• **What you are asked to do**
Only one stretch of the data below is needed. Output the lines from the one with "167 129 146.41" up to and including the one with "337 298 12.36", exactly as they stand.

#### Extracted material ####

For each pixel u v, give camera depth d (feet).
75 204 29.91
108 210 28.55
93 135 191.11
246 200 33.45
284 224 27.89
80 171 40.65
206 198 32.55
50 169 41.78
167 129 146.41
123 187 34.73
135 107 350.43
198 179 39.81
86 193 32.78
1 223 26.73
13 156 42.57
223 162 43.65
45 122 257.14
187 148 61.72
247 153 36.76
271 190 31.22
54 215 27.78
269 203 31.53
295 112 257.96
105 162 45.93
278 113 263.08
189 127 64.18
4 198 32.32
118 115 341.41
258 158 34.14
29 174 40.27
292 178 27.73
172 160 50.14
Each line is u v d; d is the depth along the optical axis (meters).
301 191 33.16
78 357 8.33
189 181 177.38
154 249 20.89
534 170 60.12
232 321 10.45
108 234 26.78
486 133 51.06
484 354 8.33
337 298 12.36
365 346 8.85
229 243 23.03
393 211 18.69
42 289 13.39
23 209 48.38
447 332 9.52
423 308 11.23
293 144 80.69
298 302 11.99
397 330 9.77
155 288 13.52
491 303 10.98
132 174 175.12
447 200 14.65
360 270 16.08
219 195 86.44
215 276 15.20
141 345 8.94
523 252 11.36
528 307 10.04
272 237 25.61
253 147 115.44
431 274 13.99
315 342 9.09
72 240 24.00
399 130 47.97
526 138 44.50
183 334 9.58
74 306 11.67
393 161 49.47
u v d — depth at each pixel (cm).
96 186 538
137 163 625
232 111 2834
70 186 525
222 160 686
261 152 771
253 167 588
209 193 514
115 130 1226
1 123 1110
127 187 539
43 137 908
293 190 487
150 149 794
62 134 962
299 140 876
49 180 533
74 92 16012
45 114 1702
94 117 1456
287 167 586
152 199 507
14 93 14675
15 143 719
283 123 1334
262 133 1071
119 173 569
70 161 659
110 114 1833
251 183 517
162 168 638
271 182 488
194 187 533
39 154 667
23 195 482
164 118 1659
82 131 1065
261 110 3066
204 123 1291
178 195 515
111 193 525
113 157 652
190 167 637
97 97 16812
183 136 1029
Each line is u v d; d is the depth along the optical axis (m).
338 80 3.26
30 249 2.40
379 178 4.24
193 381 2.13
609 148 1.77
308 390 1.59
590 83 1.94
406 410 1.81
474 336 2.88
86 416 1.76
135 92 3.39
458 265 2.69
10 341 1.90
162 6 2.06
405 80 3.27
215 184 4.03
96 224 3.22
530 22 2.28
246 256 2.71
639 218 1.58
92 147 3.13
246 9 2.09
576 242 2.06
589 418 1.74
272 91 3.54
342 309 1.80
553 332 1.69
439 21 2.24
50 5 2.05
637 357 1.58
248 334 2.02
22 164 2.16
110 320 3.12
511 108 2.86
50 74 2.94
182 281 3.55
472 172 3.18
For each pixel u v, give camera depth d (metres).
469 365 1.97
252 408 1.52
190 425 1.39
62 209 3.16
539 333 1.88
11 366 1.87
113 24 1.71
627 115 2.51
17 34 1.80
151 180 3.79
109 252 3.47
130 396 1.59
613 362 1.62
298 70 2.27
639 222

####

• **The answer**
167 129 146.41
123 187 34.73
135 107 350.43
198 179 39.81
86 193 32.78
1 223 26.73
13 156 42.57
223 162 43.65
45 122 257.14
187 148 61.72
247 153 36.76
271 190 31.22
54 215 27.78
269 203 31.53
295 112 257.96
105 162 45.93
278 113 263.08
189 127 64.18
4 198 32.32
118 115 341.41
258 158 34.14
29 174 40.27
292 178 27.73
172 160 50.14
Each line is u v d; d is the depth along the optical axis (meters).
301 191 33.16
78 357 8.33
189 181 177.38
154 249 20.89
534 170 60.12
232 321 10.45
108 234 26.78
486 133 51.06
484 354 8.33
337 298 12.36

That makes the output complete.